Stocknesia – Pada penutupan perdagangan hari Jumat, 11 April 2025, Indeks Harga Saham Gabungan (IHSG) mencatatkan angka 6.262. Angka ini menunjukkan pelemahan signifikan, yakni sekitar -3,9 persen, jika dibandingkan dengan performa IHSG pada pekan sebelumnya.
David Kurniawan, seorang Equity Analyst dari PT Indo Premier Sekuritas (IPOT), mengidentifikasi tiga faktor utama yang memicu penurunan IHSG selama periode 7-11 April 2025. Faktor-faktor tersebut terdiri dari dua sentimen yang berasal dari ranah global serta satu sentimen yang bersifat domestik. Sentimen global tersebut meliputi dinamika harga emas dan kebijakan tarif yang diterapkan oleh Donald Trump.

Baca Juga
Lebih lanjut, ia menjelaskan bahwa harga emas mengalami lonjakan yang signifikan, menembus angka USD 3.200 per ons. Pendorong utama kenaikan ini adalah melemahnya nilai tukar Dollar AS serta meningkatnya permintaan terhadap aset yang dianggap safe haven di tengah kondisi pasar yang bergejolak dan ketegangan perdagangan yang terus berlangsung.
“Para investor cenderung beralih ke emas sebagai bentuk perlindungan nilai terhadap potensi penurunan ekonomi dan fluktuasi mata uang,” ujar David dalam analisisnya yang diterima oleh JawaPos.com pada hari Minggu (13/4).
Terkait dengan kebijakan tarif Donald Trump, pemerintahan Presiden Donald Trump kembali mengimplementasikan tarif impor yang tinggi, termasuk tarif sebesar 145 persen untuk produk-produk yang berasal dari Tiongkok. David mengungkapkan bahwa kebijakan ini menimbulkan kekhawatiran akan terjadinya perang dagang yang berpotensi memperlambat laju pertumbuhan ekonomi global.

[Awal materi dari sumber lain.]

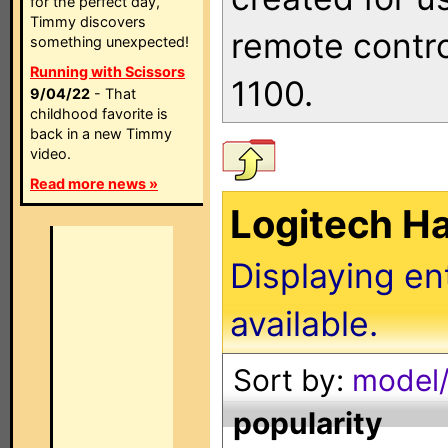
for the perfect day,
Timmy discovers
remote contro
something unexpected!
Running with Scissors
1100.
9/04/22
- That
childhood favorite is
back in a new Timmy
video.
Read more news »
Logitech H
Displaying en
available.
Sort by:
model/
popularity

“Dampak dari kebijakan ini dirasakan di berbagai pasar saham di seluruh dunia, termasuk Indonesia. Indeks Harga Saham Gabungan (IHSG) mengalami penurunan yang cukup tajam, mencapai angka 7,9 persen pada tanggal 8 April 2025,” papar David.
Dari sisi domestik, David menyoroti adanya optimisme yang diungkapkan oleh Pemerintah. Menteri Keuangan, Sri Mulyani Indrawati, menyatakan bahwa dampak dari tarif AS terhadap perekonomian Indonesia diperkirakan akan mengurangi pertumbuhan sebesar 0,3 hingga 0,5 poin persentase.
Namun demikian, dengan adanya masa penundaan selama 90 hari, pemerintah berencana untuk melakukan serangkaian deregulasi, pemotongan pajak, dan pelonggaran kebijakan impor dengan tujuan untuk meminimalkan dampak negatif tersebut. “Langkah-langkah strategis ini bertujuan untuk menjaga stabilitas ekonomi dan menarik kembali minat para investor,” pungkasnya.